**Set problem**
Copy the physics passage below in full, changing nothing.

**Page**
We now observe that  $H_{\mu\nu}^2$
in (\ref{b1}) is diagonal iff $H^{\ast}$ has at most
{\em one} non-vanishing component in the $\{\omega^\mu\}$ frame.
Thus, for as long as one remains in the major class of `diagonal'
metrics (\ref{met}), the most obvious choice
involves a $H^\ast$ which is
orthogonal to the hypersurfaces of homogeity, namely
\begin{equation}
H^{\ast}=H^{\ast}_0\omega^0. \label{0}
\end{equation}
It it this choice which characterizes the $X(d\uparrow)$ class
and, as mentioned, the only one
which has been investigated in the literature on HSBs
so far. It is also the only choice which
would respect any existing or eventual $SO(3)$ isotropy in $\Sigma^3$.
Oviously however, other orientations of $H^\ast$
are also possible, in particular
along the complementary (transverse)

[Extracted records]

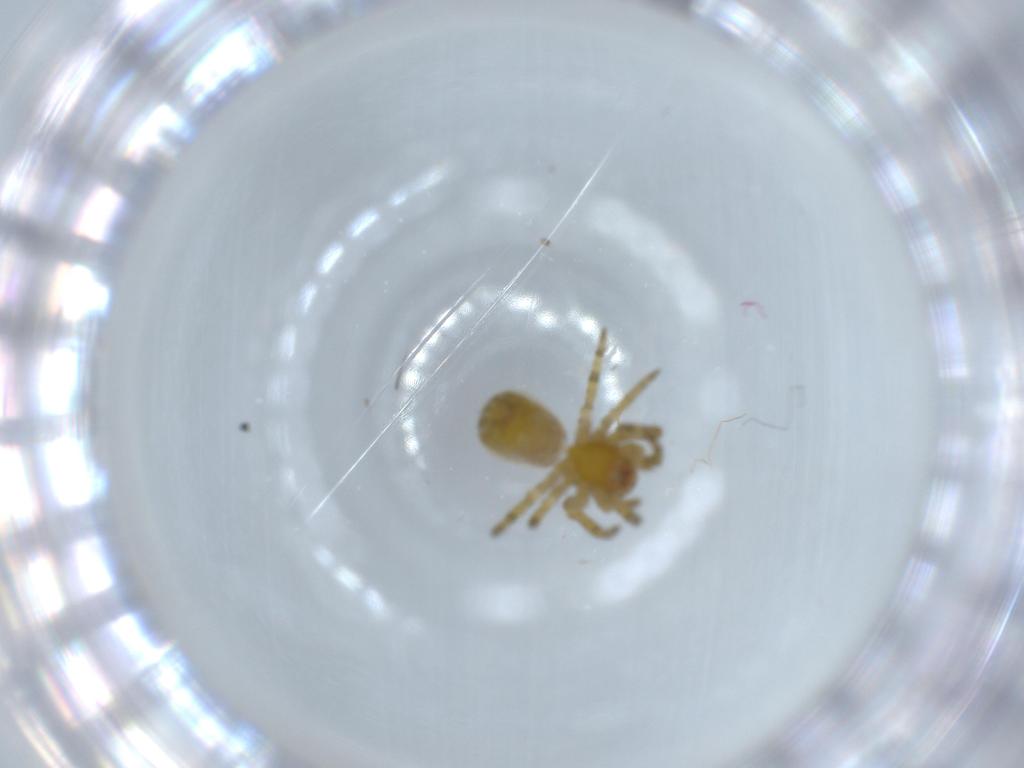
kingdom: Animalia
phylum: Arthropoda
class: Arachnida
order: Araneae
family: Araneidae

**Output of the task**
We now observe that  $H_{\mu\nu}^2$
in (\ref{b1}) is diagonal iff $H^{\ast}$ has at most
{\em one} non-vanishing component in the $\{\omega^\mu\}$ frame.
Thus, for as long as one remains in the major class of `diagonal'
metrics (\ref{met}), the most obvious choice
involves a $H^\ast$ which is
orthogonal to the hypersurfaces of homogeity, namely
\begin{equation}
H^{\ast}=H^{\ast}_0\omega^0. \label{0}
\end{equation}
It it this choice which characterizes the $X(d\uparrow)$ class
and, as mentioned, the only one
which has been investigated in the literature on HSBs
so far. It is also the only choice which
would respect any existing or eventual $SO(3)$ isotropy in $\Sigma^3$.
Oviously however, other orientations of $H^\ast$
are also possible, in particular
along the complementary (transverse)